Your reply should reproduce each record precisely as written.

** Opening Supplied entries block **

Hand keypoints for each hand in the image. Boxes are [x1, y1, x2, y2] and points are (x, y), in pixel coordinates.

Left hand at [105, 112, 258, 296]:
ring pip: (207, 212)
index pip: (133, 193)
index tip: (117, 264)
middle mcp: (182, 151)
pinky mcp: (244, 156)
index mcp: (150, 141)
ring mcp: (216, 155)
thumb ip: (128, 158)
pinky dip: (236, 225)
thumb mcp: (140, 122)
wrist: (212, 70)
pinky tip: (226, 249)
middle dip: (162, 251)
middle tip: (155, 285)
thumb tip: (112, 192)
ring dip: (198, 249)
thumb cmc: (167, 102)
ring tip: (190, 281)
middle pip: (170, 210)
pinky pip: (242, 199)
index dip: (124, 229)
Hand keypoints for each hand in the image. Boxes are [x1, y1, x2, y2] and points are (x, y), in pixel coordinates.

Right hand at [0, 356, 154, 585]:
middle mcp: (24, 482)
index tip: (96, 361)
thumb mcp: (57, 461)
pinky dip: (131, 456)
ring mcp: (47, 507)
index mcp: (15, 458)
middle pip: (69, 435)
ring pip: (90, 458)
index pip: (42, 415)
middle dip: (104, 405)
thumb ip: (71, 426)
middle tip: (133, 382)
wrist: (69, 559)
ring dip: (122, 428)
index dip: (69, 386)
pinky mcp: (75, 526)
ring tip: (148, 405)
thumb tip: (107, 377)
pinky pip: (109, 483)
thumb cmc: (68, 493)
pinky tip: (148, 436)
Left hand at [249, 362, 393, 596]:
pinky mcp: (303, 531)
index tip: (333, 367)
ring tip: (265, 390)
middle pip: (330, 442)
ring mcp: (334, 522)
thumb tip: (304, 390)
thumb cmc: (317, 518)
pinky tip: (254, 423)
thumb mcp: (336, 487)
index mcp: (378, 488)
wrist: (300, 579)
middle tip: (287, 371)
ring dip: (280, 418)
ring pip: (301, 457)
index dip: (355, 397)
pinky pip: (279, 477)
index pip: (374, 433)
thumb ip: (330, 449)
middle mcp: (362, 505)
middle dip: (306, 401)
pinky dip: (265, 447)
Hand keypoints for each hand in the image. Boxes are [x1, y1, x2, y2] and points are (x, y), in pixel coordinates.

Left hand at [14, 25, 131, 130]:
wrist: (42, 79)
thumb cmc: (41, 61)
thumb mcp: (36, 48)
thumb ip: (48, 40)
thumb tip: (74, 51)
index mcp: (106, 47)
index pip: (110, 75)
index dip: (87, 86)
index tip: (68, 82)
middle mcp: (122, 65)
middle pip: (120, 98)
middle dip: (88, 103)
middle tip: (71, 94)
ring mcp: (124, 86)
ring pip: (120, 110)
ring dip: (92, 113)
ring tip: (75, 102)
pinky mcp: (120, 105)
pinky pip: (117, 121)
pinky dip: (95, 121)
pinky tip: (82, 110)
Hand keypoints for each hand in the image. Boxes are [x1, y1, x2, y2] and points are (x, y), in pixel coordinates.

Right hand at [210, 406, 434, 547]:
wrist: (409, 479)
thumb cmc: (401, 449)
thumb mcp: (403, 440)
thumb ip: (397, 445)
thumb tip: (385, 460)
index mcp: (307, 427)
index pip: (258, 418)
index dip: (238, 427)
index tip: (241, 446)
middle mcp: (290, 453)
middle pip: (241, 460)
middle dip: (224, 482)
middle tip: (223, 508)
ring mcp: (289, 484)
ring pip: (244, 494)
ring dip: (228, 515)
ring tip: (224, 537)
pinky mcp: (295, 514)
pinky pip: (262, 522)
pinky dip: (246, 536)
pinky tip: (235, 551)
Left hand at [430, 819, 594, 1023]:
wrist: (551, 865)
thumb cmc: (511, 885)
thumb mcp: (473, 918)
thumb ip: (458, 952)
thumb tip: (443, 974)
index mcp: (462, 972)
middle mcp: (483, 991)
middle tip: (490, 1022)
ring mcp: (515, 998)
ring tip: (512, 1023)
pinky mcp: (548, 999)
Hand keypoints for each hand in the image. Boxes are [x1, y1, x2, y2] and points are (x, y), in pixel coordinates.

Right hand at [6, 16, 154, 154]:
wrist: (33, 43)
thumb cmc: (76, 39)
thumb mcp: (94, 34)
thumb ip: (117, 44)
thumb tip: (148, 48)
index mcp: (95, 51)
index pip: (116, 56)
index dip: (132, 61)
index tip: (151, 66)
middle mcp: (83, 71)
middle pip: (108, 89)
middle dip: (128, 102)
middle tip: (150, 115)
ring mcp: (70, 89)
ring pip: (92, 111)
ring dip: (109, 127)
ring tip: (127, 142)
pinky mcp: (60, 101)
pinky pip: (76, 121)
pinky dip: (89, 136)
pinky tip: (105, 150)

** Closing Supplied entries block **

• Answer to this task
Hand keypoints for each hand in the image. Boxes are [x1, y1, x2, y2] and points are (x, y), in pixel coordinates.

Left hand at [105, 112, 258, 296]:
ring pip: (207, 212)
index pip: (133, 193)
index tip: (117, 264)
middle mcp: (182, 151)
pinky mcp: (244, 156)
index mcp: (150, 141)
ring mcp: (216, 155)
thumb ip: (128, 158)
pinky dip: (236, 225)
thumb mcp: (140, 122)
wrist: (212, 70)
pinky tip: (226, 249)
middle dip: (162, 251)
middle tip: (155, 285)
thumb tip: (112, 192)
ring dip: (198, 249)
thumb cmc: (167, 102)
ring tip: (190, 281)
middle pip: (170, 210)
pinky pip: (242, 199)
index dip: (124, 229)
Hand keypoints for each hand in the image. Boxes are [x1, y1, x2, y2] and points are (x, y), in pixel coordinates.

Right hand at [0, 356, 154, 585]:
middle mcp: (24, 482)
index tip: (96, 361)
thumb mcp: (57, 461)
pinky dip: (131, 456)
ring mcp: (47, 507)
index mcp: (15, 458)
middle pip: (69, 435)
ring pip: (90, 458)
index pip: (42, 415)
middle dip: (104, 405)
thumb ip: (71, 426)
middle tip: (133, 382)
wrist: (69, 559)
ring dip: (122, 428)
index dip: (69, 386)
pinky mcp: (75, 526)
ring tip: (148, 405)
thumb tip: (107, 377)
pinky pip: (109, 483)
thumb cmc: (68, 493)
pinky tip: (148, 436)
Left hand at [249, 362, 393, 596]:
pinky mcp: (303, 531)
index tip: (333, 367)
ring tip: (265, 390)
middle pip: (330, 442)
ring mcp: (334, 522)
thumb tip: (304, 390)
thumb cmc: (317, 518)
pinky tip: (254, 423)
thumb mcp: (336, 487)
index mcp: (378, 488)
wrist: (300, 579)
middle tip: (287, 371)
ring dip: (280, 418)
ring pip: (301, 457)
index dip: (355, 397)
pinky pip: (279, 477)
index pip: (374, 433)
thumb ip: (330, 449)
middle mcp: (362, 505)
middle dip: (306, 401)
pinky dip: (265, 447)
Hand keypoints for each hand in the image. Boxes are [x1, y1, x2, y2] and points are (x, y), in pixel coordinates.

Left hand at [14, 25, 131, 130]:
wrist: (42, 79)
thumb cmc: (41, 61)
thumb mcp: (36, 48)
thumb ip: (48, 40)
thumb tip: (74, 51)
index mcp: (106, 47)
index pip: (110, 75)
index dip: (87, 86)
index tip: (68, 82)
middle mcp: (122, 65)
middle pip: (120, 98)
middle dip: (88, 103)
middle tip: (71, 94)
ring mcp: (124, 86)
ring pip: (120, 110)
ring dip: (92, 113)
ring tip: (75, 102)
pinky mcp: (120, 105)
pinky pip: (117, 121)
pinky dip: (95, 121)
pinky tip: (82, 110)
Hand keypoints for each hand in the image. Boxes are [x1, y1, x2, y2] and points are (x, y), in pixel coordinates.

Right hand at [210, 406, 434, 547]:
wrist: (409, 479)
thumb cmc: (401, 449)
thumb mcp: (403, 440)
thumb ip: (397, 445)
thumb tip: (385, 460)
index mcp: (307, 427)
index pip: (258, 418)
index dip: (238, 427)
index tip: (241, 446)
middle mcp: (290, 453)
middle pip: (241, 460)
middle dip: (224, 482)
middle tip: (223, 508)
ring mcp: (289, 484)
ring pip: (244, 494)
ring dip: (228, 515)
ring tip: (224, 537)
pinky mcp: (295, 514)
pinky pip: (262, 522)
pinky dip: (246, 536)
pinky tip: (235, 551)
Left hand at [430, 819, 594, 1023]:
wrist: (551, 865)
thumb cmc: (511, 885)
thumb mcp: (473, 918)
thumb ip: (458, 952)
thumb tip: (443, 974)
index mcp: (462, 972)
middle mcp: (483, 991)
middle tip: (490, 1022)
ring mcp: (515, 998)
ring tip: (512, 1023)
pinky mcp: (548, 999)
Hand keypoints for each hand in the image. Boxes are [x1, y1, x2, y2] and points are (x, y), in pixel coordinates.

Right hand at [6, 16, 154, 154]:
wrist: (33, 43)
thumb cmc: (76, 39)
thumb mcp: (94, 34)
thumb ip: (117, 44)
thumb tip: (148, 48)
index mcp: (95, 51)
index pip: (116, 56)
index dip: (132, 61)
index tip: (151, 66)
middle mcp: (83, 71)
middle pip: (108, 89)
middle dip: (128, 102)
middle tip: (150, 115)
ring mcp: (70, 89)
ring pip: (92, 111)
ring dip: (109, 127)
ring tip: (127, 142)
pinky mcp: (60, 101)
pinky pip: (76, 121)
pinky dip: (89, 136)
pinky tip: (105, 150)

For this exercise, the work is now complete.